Ever since power was introduced nearly 30 years ago by SRM they’ve completely shaped and changed the cycling world. As they become more accessible to the regular cyclist, a varied set of training software platforms can analyze and advise your data to give you a very high level insight to your body. To be blunt, a power meter is the single most effective training tool in cycling.

Gains won’t happen overnight but overtime you can begin to track your progress and through consistency and commitment you’ll be able to begin to see the gains. There’s a lot more to riding with power than seeing just how much you can put out, it will influence your session choices and the quality you can get out of your workouts.


What Does It Do?

Power meters take away any guessing that you might have. Bad weather, slow gear, drafting, hills or any other excuses you may have, there’s no hiding from the power meter. They can tell you exactly how much effort you’re putting out and how well your riding. Mix this with just how tired it’s making you and over time you can transform your athletic ability. With this data you can tell just how fatigued you are and exactly when you should probably hang up your boots!

Essentially it makes output quantifiable. You can put numbers on stuff. If you’re on Strava you’ll know who worked the hardest over a segment, rather than who was fastest. This will give you an idea of weather conditions. You can compare two efforts such as a 10 mile time trial on completely different courses to see which was actually the best, rather than just the fastest.

Not to replace your old heart rate monitor, the power meter will tell you very different things. Heart rate is a relative figure that measures your bodies response to the effort that you’re putting out. This can be affected by external things such as heat, altitude, nutrition. Power measures the output absolutely, regardless of how much effort it takes you to get there.


Who Can Use Power?

Anyone stands to benefit from a power meter – the data can tell you a lot about yourself and how to move forward. Whether you’re an elite racer or a fair weather weekend rider, you can learn about what your legs are capable of without the guessing game.

The power meter will give you areas of your riding that you need to work at, and allow you to work on precisely the right areas. As long as you keep your end goal clear, a long with what you need to work on to get there, the power data will give you the perfect platform to work off.

Tracking Progress:

It’s easy to track progress by riding the same course again and seeing if you go quicker… right?
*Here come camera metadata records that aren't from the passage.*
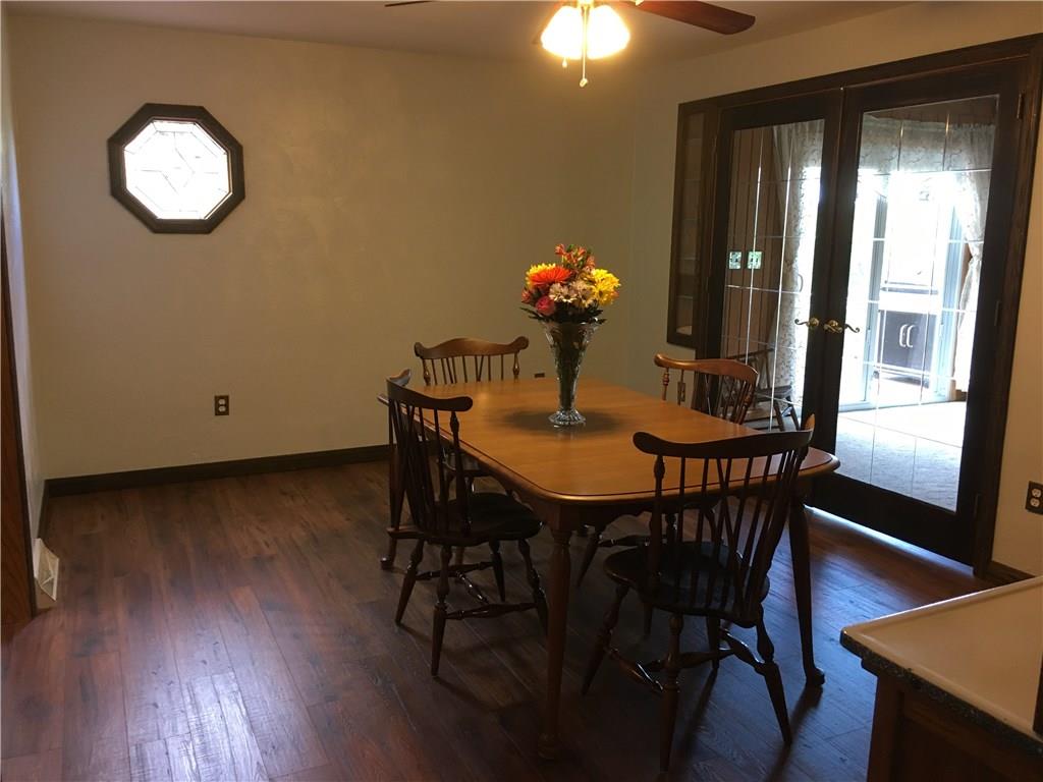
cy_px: 391
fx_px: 874
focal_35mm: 29
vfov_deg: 48.2
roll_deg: +0.8
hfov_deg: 61.7
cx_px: 522
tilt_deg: -10.9
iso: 100
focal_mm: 4.15
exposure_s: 1/30
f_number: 2.2
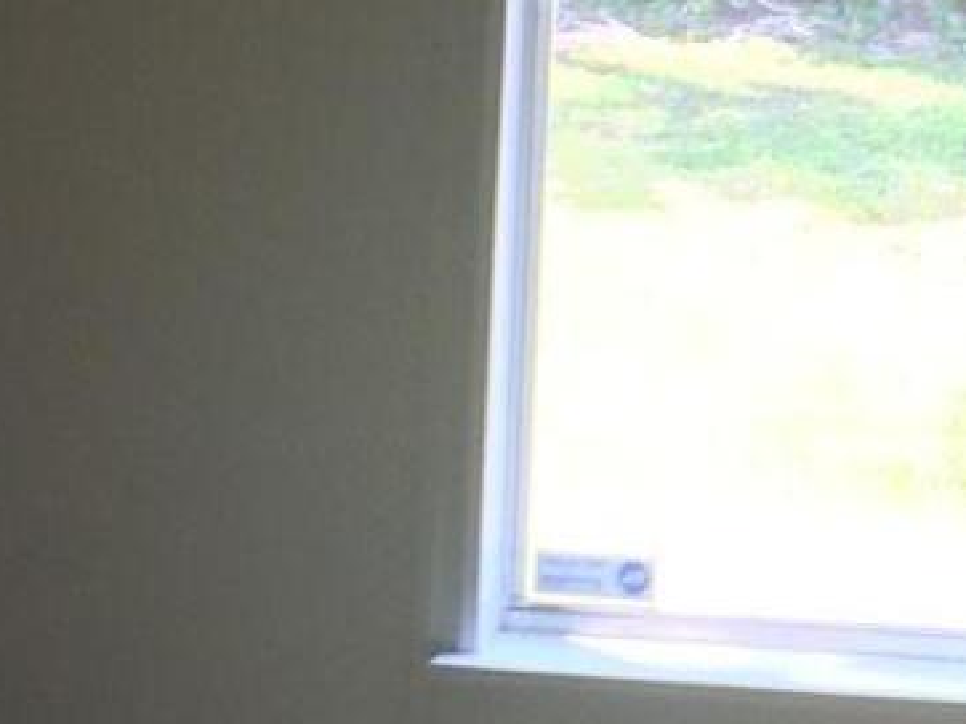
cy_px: -197
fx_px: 4464
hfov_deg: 11.8
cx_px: 1453
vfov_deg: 9.1
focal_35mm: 160
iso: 40
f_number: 2.2
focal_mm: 4.15
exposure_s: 1/40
Well maybe it’s not that simple, the weather can affect it, the bike you were on, what you were wearing, the position you rode in.. amongst a lot of other factors. Power will give you a definite output so you can see your progress regardless of speed.
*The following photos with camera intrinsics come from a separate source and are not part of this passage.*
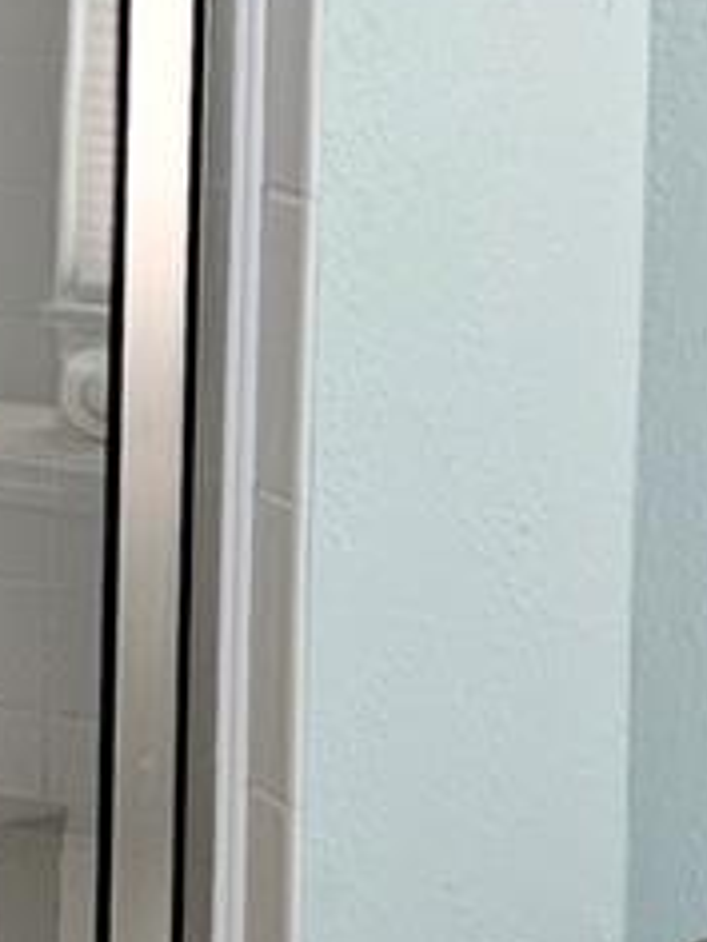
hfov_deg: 12.1
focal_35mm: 117
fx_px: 3186
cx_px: -308
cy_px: -88
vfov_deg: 16.3
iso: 160
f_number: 1.8
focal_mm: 5.4
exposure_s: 1/120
Your heart rate may not vary much through the course of a season, maybe a few beats here or there. Which in turn can be massively impacted by things such as stress, sleep, nutrition… However your power might increase massively. With this number you can really see when you’re moving well.

The power meter won’t lie to you. If in March you max effort for 20 minutes is 280 watts, but by August it has increased to 310 watts, you know you’ll have made a vast improvement. As long as the heart rate is in a similar region, you’ll be able to see the gains you’ve made.
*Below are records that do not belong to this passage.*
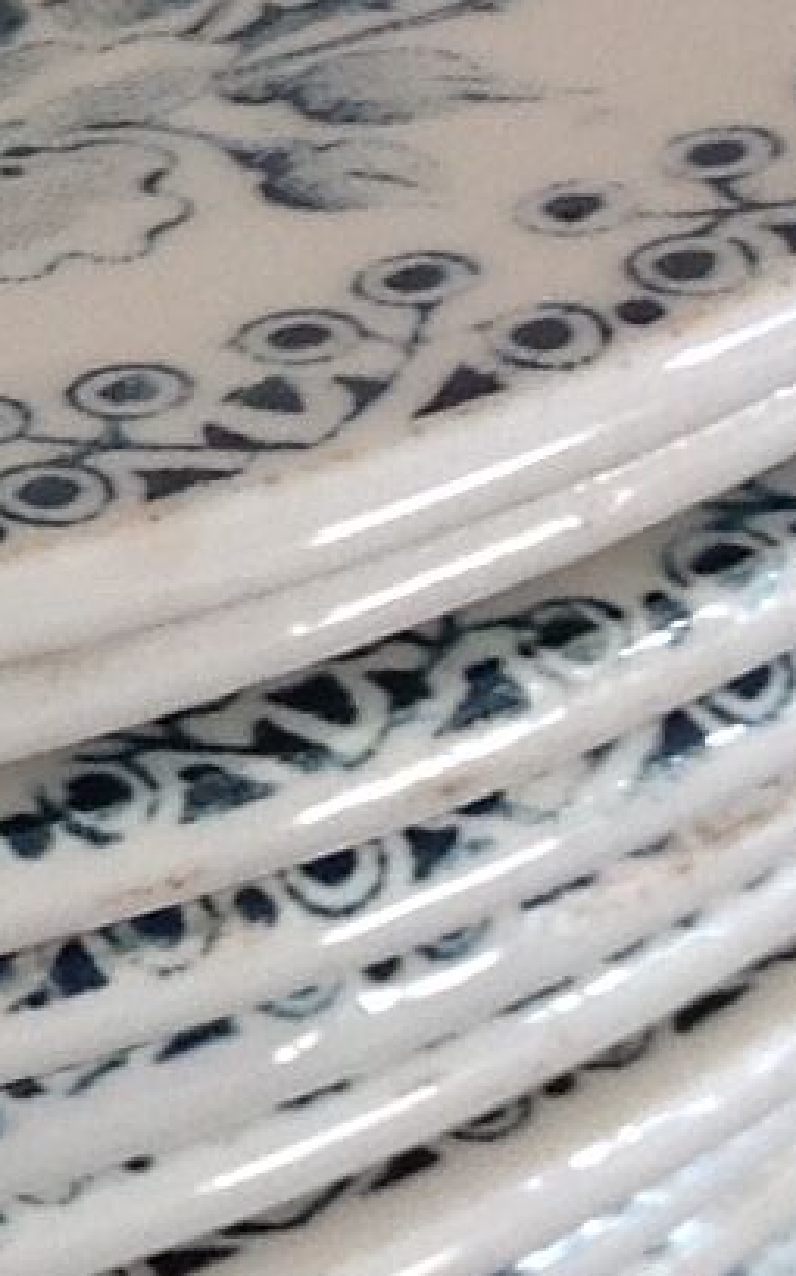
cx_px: -1505
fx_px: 8171
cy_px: -225
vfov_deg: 8.8
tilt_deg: -44.2
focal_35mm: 235
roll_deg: -1.2
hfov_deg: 5.3
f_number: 2.4
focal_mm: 4.28
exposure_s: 1/20
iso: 50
Pacing for Training and Racing:

Similar to being able to track improvements, you can also make them. By knowing what you want to work on, you’ll be able to set your training programme accordingly. If you need to work on your bursts throughout a road race, or longer more controlled efforts for time trialling, you’ll be able to work accordingly.

This will begin to start to outline your training plan, what you need to work on and when. You’ll need to manage your stress score – the amount of stress you put your body under. This is so that you get the optimum amount of recovery. Flesh out the programme with some other, less specific sessions and you’ll soon have the outline of the week.


This will make all your goals much more achievable. You know exactly where you need to be and when, as well as how to get there. By ticking off the sessions you’ll slowly be able to see your body working towards where it needs to be.

In races you’ll know what power you can hold for different amounts of time. This will mean that you never go over your limits or burn out. In training you can pace your efforts perfectly so you don’t go out far too fast and end up blowing up short.

The fastest way from A to B is to put out a constant power. A constant effort or negative splits will certainly get you to the top of the climb fastest, so now there are no excuses for blowing up halfway! Go get the new pb you’ve been chasing for seasons!

It’ll never lose value:

Power meters aren’t the cheapest of items, and they often slip outside of the monthly budget for your cycling hobbies. But if you can get one, it’ll be a gift that just keeps on giving. The value it’ll hold won’t necessarily be monetary, but it’ll help you improve your riding to no end.

A new bike, skinsuit, wheels will all improve your times on racing, but you’ll only see the improvement once. They’ll buy you some time but they won’t continue to make you faster and faster.


Buying a power meter will give you consistent improvements through your cycling career and help you reach your full potential. So… what are you waiting for?!